About this exercise: Return all the lines below in which the string "cannot" appears.

Stored data entries:
== Segment start ==
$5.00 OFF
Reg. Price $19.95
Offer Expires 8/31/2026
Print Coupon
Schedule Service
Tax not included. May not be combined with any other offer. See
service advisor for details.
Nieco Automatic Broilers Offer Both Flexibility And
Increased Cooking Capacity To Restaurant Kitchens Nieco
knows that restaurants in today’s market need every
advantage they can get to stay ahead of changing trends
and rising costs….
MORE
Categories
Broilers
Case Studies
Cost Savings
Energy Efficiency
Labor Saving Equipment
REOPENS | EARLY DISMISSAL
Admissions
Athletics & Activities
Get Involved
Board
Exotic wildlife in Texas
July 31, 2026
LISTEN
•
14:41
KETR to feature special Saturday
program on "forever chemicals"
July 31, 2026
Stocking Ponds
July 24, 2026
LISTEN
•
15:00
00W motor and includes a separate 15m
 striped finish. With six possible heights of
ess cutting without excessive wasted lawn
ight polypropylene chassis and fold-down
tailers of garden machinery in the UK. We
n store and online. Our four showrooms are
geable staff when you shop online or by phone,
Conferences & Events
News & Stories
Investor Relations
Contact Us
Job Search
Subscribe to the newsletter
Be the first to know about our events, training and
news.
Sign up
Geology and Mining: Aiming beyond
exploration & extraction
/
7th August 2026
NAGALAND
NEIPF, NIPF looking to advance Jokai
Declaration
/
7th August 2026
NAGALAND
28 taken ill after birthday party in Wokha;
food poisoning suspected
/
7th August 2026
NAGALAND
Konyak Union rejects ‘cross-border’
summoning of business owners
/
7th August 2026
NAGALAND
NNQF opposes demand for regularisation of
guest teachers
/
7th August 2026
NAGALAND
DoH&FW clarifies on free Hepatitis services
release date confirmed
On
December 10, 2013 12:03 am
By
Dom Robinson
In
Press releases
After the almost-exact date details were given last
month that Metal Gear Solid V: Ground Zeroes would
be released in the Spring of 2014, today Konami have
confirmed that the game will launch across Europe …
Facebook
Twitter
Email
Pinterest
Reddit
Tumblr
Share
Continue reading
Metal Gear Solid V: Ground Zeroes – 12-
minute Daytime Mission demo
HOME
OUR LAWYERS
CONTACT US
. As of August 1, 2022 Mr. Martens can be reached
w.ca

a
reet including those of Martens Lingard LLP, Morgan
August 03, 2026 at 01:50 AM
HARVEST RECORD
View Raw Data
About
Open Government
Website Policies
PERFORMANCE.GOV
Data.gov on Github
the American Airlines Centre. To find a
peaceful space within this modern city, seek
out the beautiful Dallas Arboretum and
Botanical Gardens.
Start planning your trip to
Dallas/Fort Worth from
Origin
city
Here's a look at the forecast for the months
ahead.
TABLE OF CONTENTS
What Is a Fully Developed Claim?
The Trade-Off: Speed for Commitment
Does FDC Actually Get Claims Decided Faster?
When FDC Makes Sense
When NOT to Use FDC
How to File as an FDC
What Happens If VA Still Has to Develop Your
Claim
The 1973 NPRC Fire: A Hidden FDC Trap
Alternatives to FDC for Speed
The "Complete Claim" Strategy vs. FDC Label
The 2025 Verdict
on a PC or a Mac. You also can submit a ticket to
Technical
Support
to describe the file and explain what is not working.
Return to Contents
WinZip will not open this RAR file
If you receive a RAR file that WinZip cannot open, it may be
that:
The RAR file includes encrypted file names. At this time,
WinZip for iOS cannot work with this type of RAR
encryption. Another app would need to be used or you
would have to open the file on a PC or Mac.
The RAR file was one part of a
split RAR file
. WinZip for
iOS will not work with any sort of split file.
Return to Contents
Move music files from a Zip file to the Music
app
== Segment end ==
Reply:
If you receive a RAR file that WinZip cannot open, it may be
WinZip for iOS cannot work with this type of RAR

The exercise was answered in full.